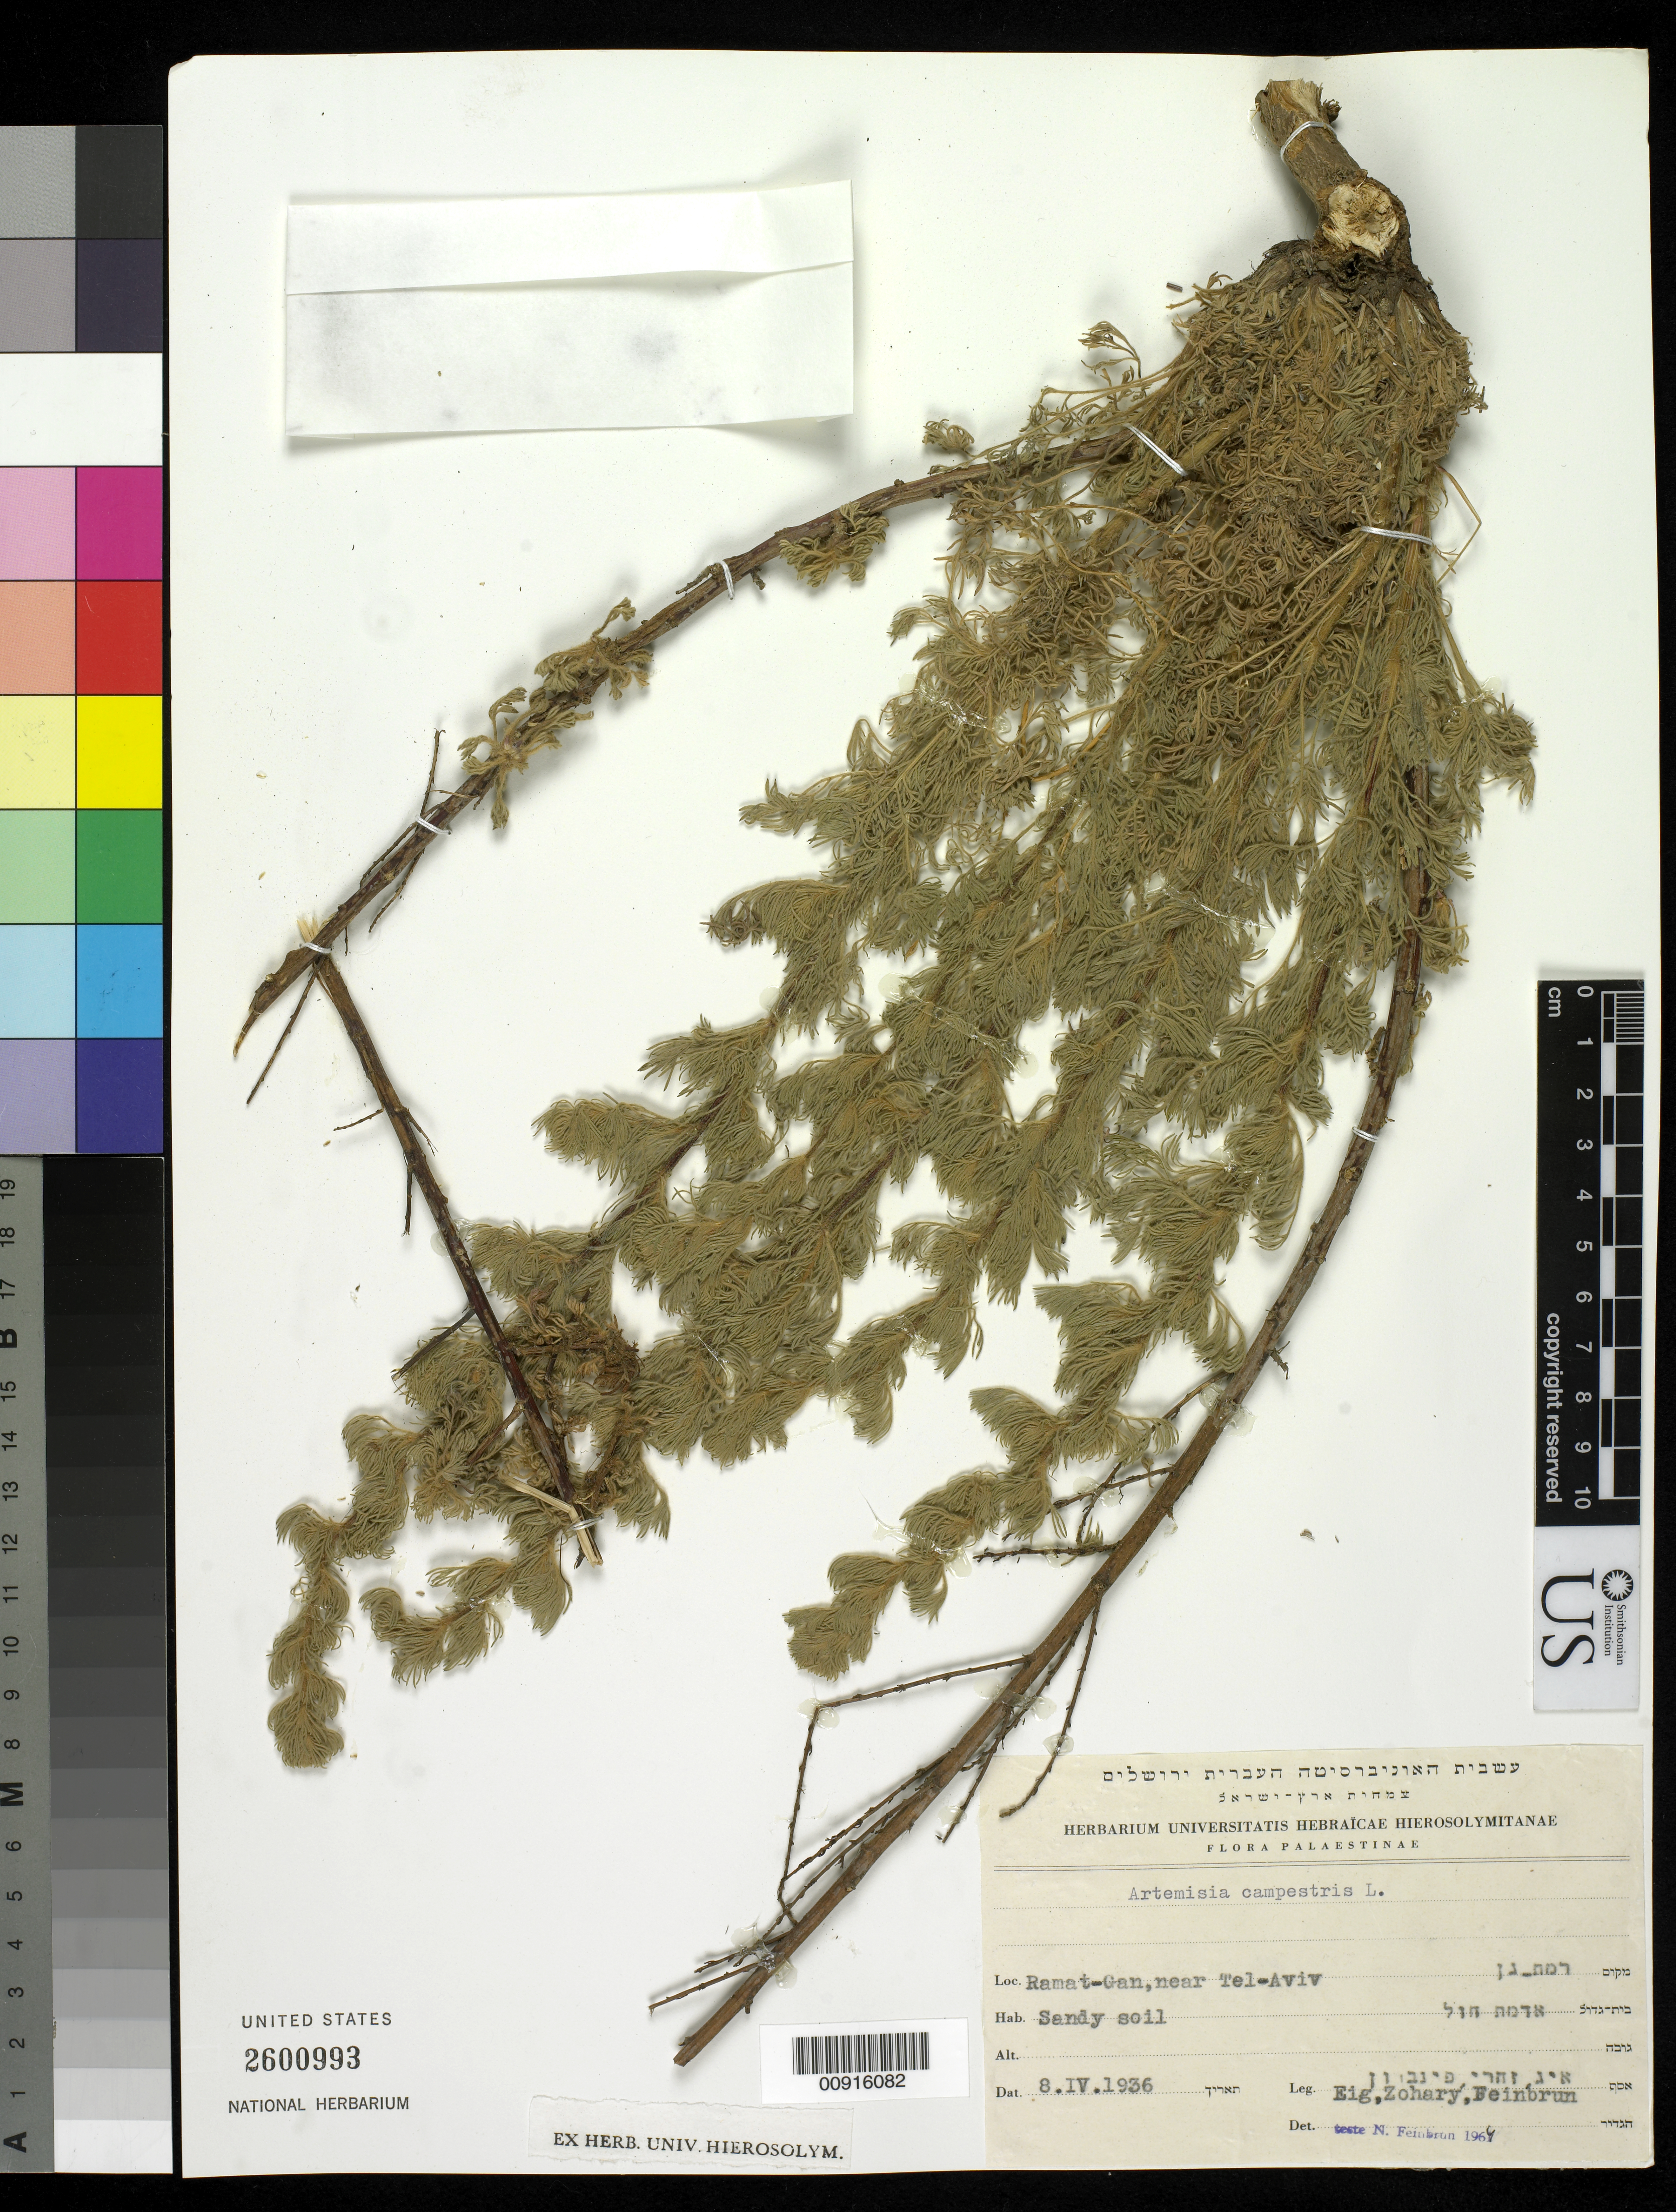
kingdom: Plantae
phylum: Tracheophyta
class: Magnoliopsida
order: Asterales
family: Asteraceae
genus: Artemisia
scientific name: Artemisia campestris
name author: L.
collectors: A. Eig & N. Feinbrun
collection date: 1936-04-08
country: Israel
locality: Ramat Gan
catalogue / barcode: US 2600993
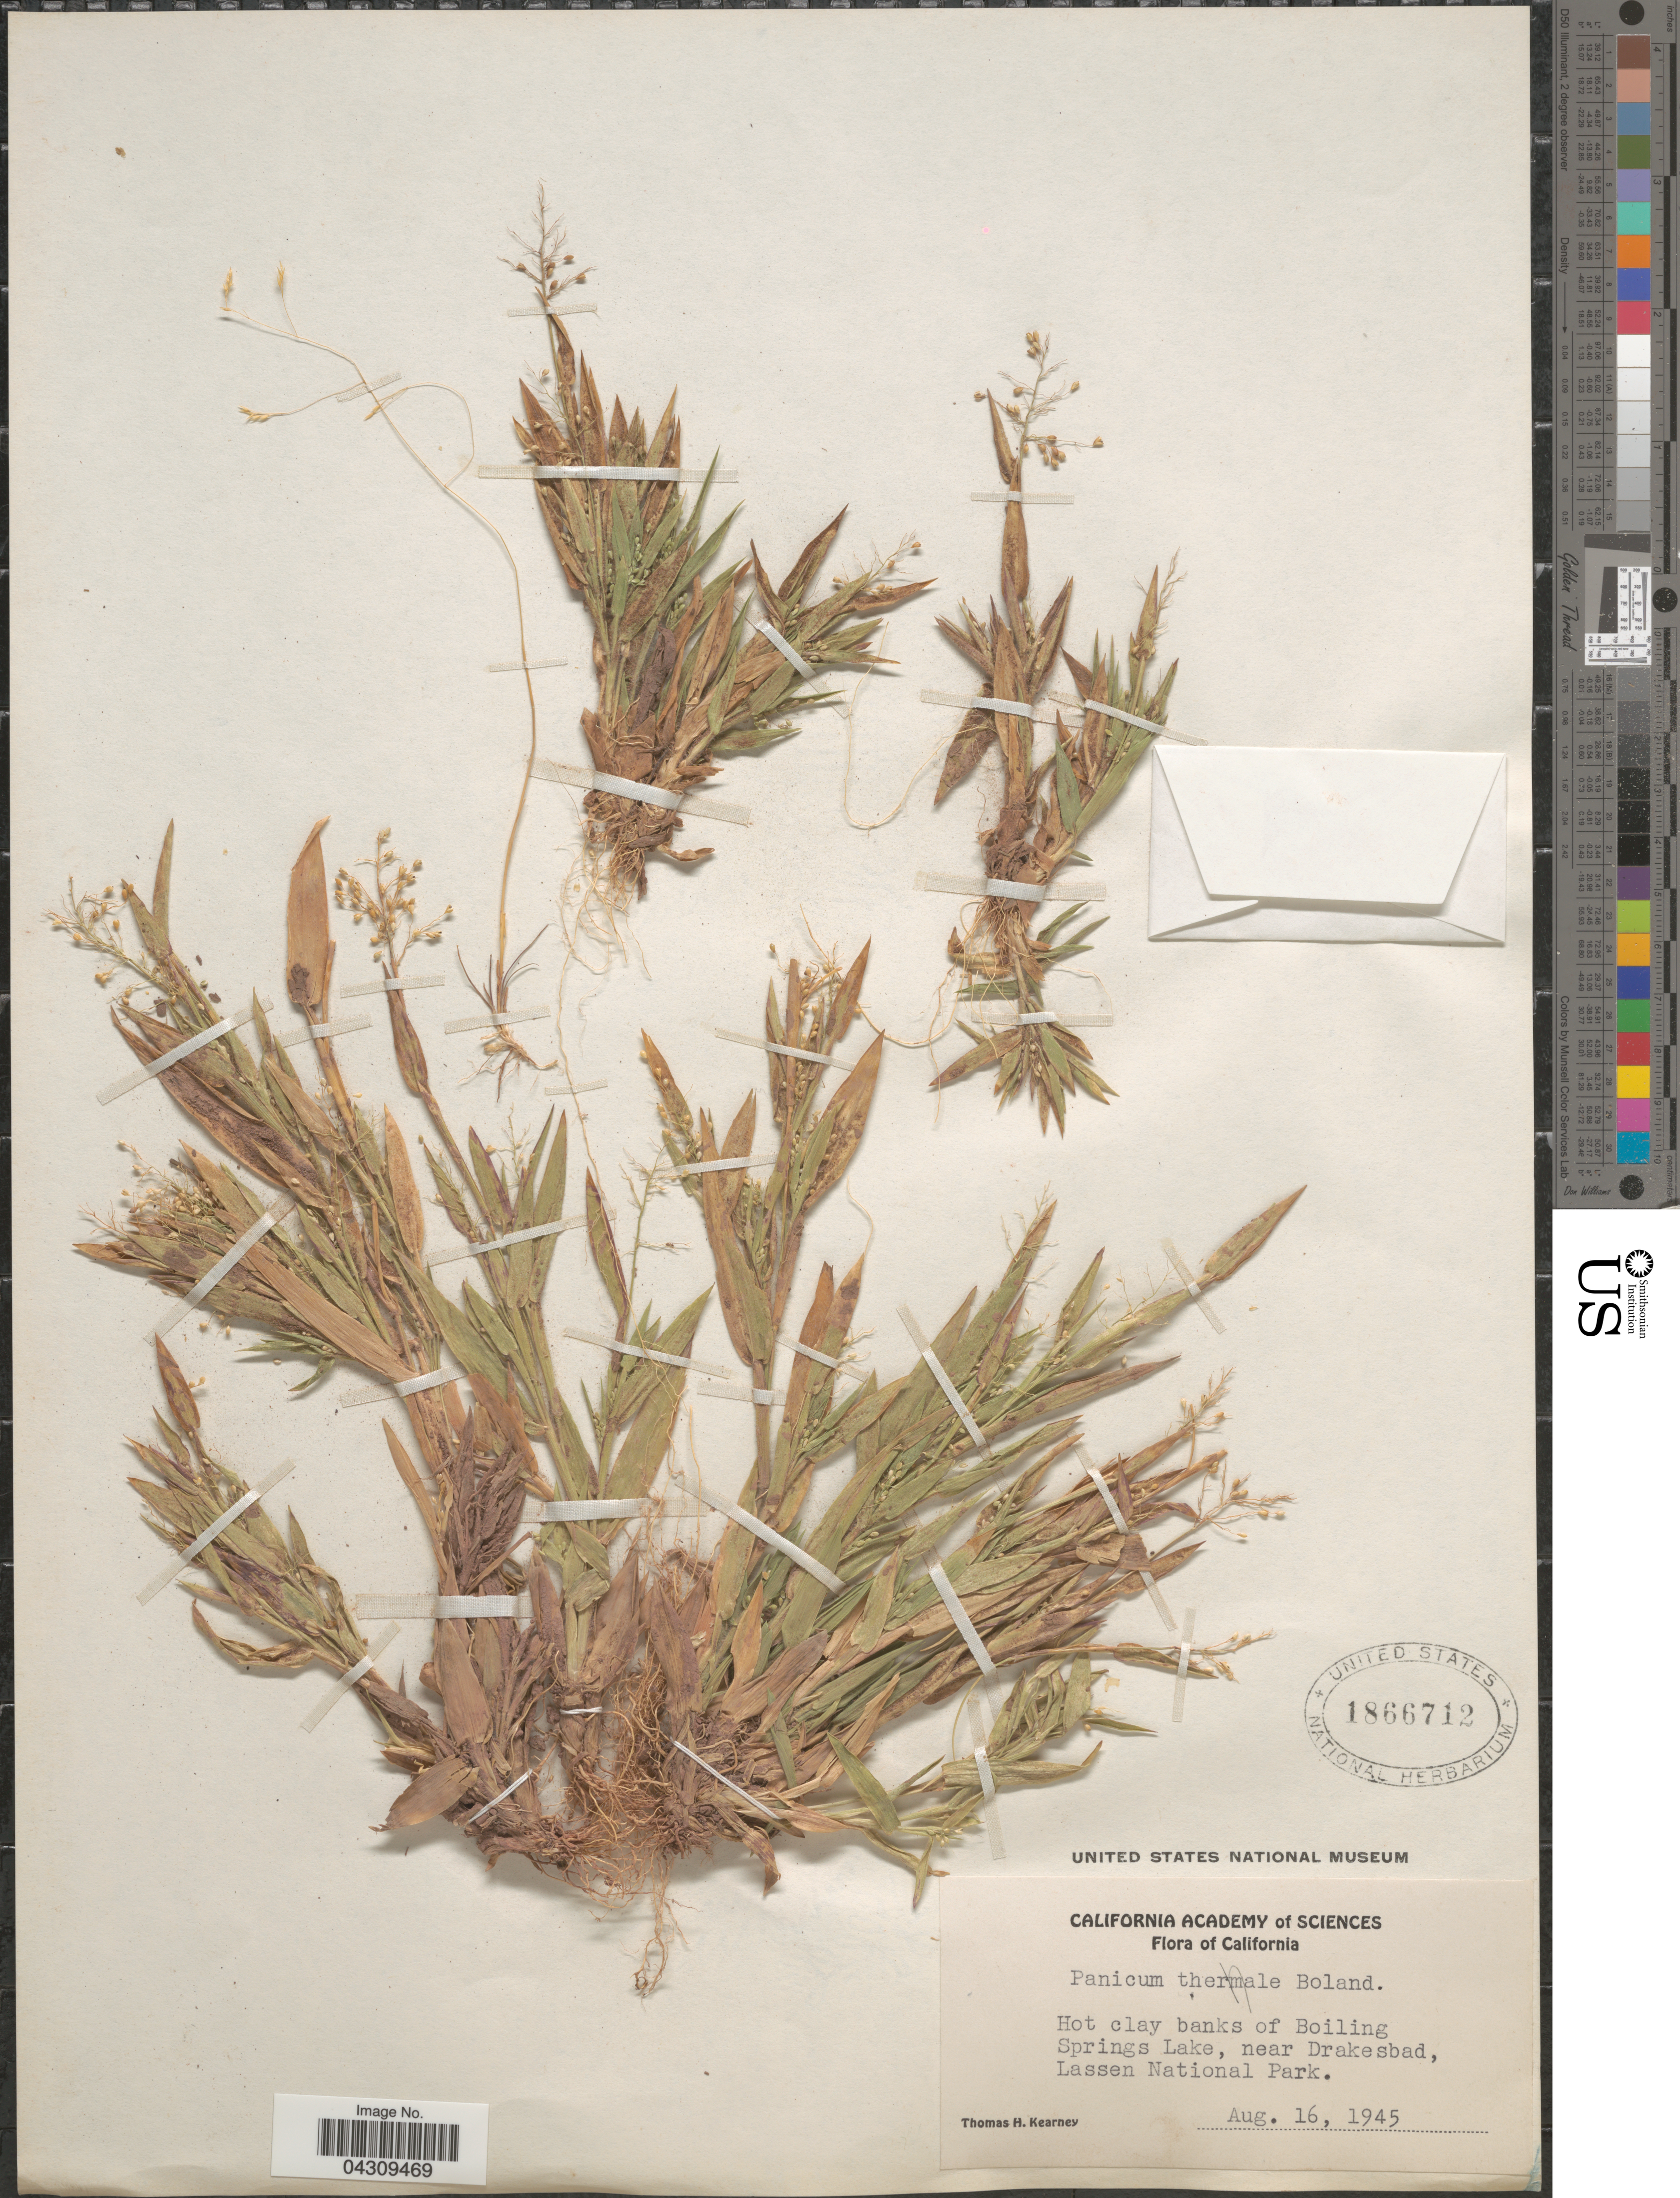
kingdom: Plantae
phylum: Tracheophyta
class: Liliopsida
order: Poales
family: Poaceae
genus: Dichanthelium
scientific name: Dichanthelium acuminatum var. acuminatum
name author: (Sw.) Gould & C.A. Clark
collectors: T. H. Kearney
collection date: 1945-08-16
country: United States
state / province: California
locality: Hot clay banks of Boiling Springs Lake, near Drakesbad, Lassen National Park.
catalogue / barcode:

........

▶ _What to work on_
Turn the lines of the entries above into a single numbered list, omitting blank lines and leaving out the pictures.

▶ _Complete output_
1. kingdom: Plantae
2. phylum: Tracheophyta
3. class: Magnoliopsida
4. order: Asterales
5. family: Asteraceae
6. genus: Artemisia
7. scientific name: Artemisia campestris
8. name author: L.
9. collectors: A. Eig & N. Feinbrun
10. collection date: 1936-04-08
11. country: Israel
12. locality: Ramat Gan
13. catalogue / barcode: US 2600993
14. kingdom: Plantae
15. phylum: Tracheophyta
16. class: Liliopsida
17. order: Poales
18. family: Poaceae
19. genus: Dichanthelium
20. scientific name: Dichanthelium acuminatum var. acuminatum
21. name author: (Sw.) Gould & C.A. Clark
22. collectors: T. H. Kearney
23. collection date: 1945-08-16
24. country: United States
25. state / province: California
26. locality: Hot clay banks of Boiling Springs Lake, near Drakesbad, Lassen National Park.
27. catalogue / barcode:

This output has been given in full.